Yup. Ovarian cancer is one of them. :(
Inhaling an irritant of some kind, over a lengthy period of years, increases the chance of precancerous cell mutation, which increases the chance of cancer. Some precancerous lesions form in the absence of any carcinogen. This would be either random chance, or an unknown or less obvious carcinogen. An older population as a whole increases the apparent frequency of cancers. Live long enough and individual odds of having some form of cancer are more than even.
I hate to sound even remotely like some of these leftist environmentalists, but something has changed. Cancers in pet dogs have gone through the roof in the past decade or so. Excessive vaccinations and/or chemical exposure (lawn chemicals and internal or external flea and tick treatments, primarily) are being blamed there.
Many cancer treatments in humans originate with canine veterinary medicine. The two, human and canine, respond similarly to treatment and are prone to many of the same cancers. So, it’s reasonable to theorize that the cause(s) might be similar as well.
i have known many good young dogs who have died in the past year. I am rethinking heartowrm and flea treatments
Think long and hard about dropping the heartworm treatment. That’ll kill a dog, too. If you’re in a heartworm endemic area and your dog spends any large amount of time outdoors, a mosquito carrying the parasite will eventually bite your dog, and then heartworm will develop.
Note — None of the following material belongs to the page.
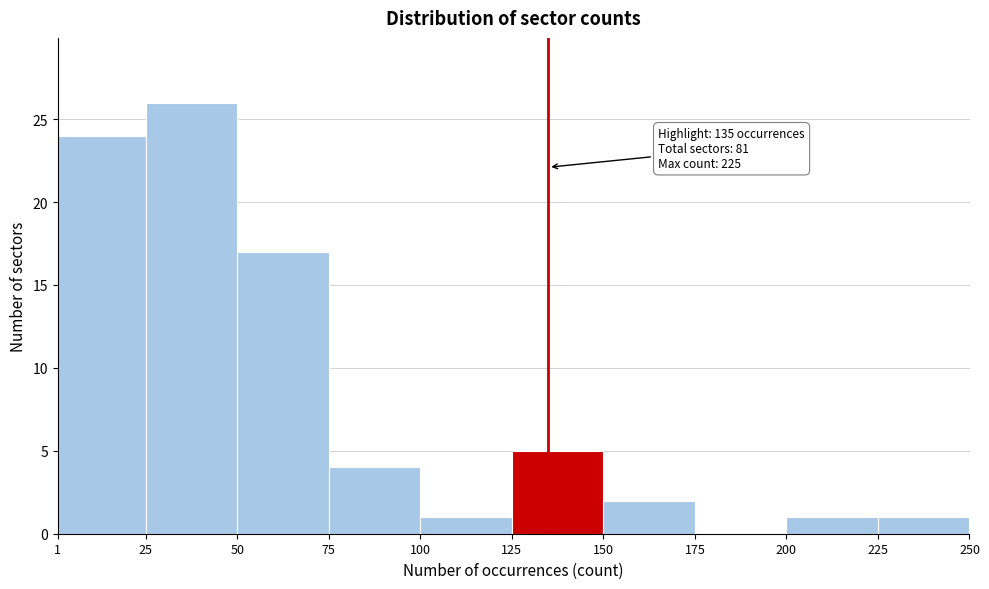

Which range on the x-axis has the tallest bar?

25 to 50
The treatment for a dog with heartworm isn’t pretty, and many do not survive it. If you’re not in an endemic area, it’s something to consider, but only if you’re not.
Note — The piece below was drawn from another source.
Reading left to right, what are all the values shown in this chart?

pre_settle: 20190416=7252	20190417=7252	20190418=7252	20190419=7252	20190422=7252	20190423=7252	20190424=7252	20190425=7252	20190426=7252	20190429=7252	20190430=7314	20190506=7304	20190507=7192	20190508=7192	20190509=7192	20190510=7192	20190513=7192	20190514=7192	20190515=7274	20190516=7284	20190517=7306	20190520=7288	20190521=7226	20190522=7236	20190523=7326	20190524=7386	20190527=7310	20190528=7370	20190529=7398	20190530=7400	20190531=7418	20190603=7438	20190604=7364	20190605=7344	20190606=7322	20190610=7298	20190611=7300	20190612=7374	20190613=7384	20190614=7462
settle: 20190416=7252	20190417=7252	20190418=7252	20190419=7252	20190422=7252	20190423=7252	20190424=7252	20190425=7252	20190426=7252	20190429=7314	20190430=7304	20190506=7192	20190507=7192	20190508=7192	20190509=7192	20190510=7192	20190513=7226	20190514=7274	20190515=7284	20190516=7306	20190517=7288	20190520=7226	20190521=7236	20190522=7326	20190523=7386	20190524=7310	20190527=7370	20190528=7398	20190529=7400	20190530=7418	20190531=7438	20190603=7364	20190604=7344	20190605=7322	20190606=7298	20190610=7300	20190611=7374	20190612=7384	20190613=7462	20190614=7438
Fleas and ticks can be controlled in other ways. Diatomaceous earth (not the swimming pool kind but the kind that is safe for human and animal contact) kills fleas indoors and out. Nematodes deliberately introduced into the exterior yard areas that the dog frequents will eat the flea larvae in the ground, breaking the reproduction cycle. Any number of herbal preparations can be used to repel fleas and ticks from the dog as well. It’s more work and it’s more expensive, but if you’ve had a beloved dog go through cancer, and I have, it’s something you’re willing to do, to remove a potential source of the disease.
All the vaccinations are problematic, according to a number of credible sources. I only vaccinate mine as required by law, and once they’re older, I’ve been known to get a titer test to see if a particular vaccination can be bypassed for another year. It really throws their immune system for a loop, and an older dog doesn’t take it nearly as well.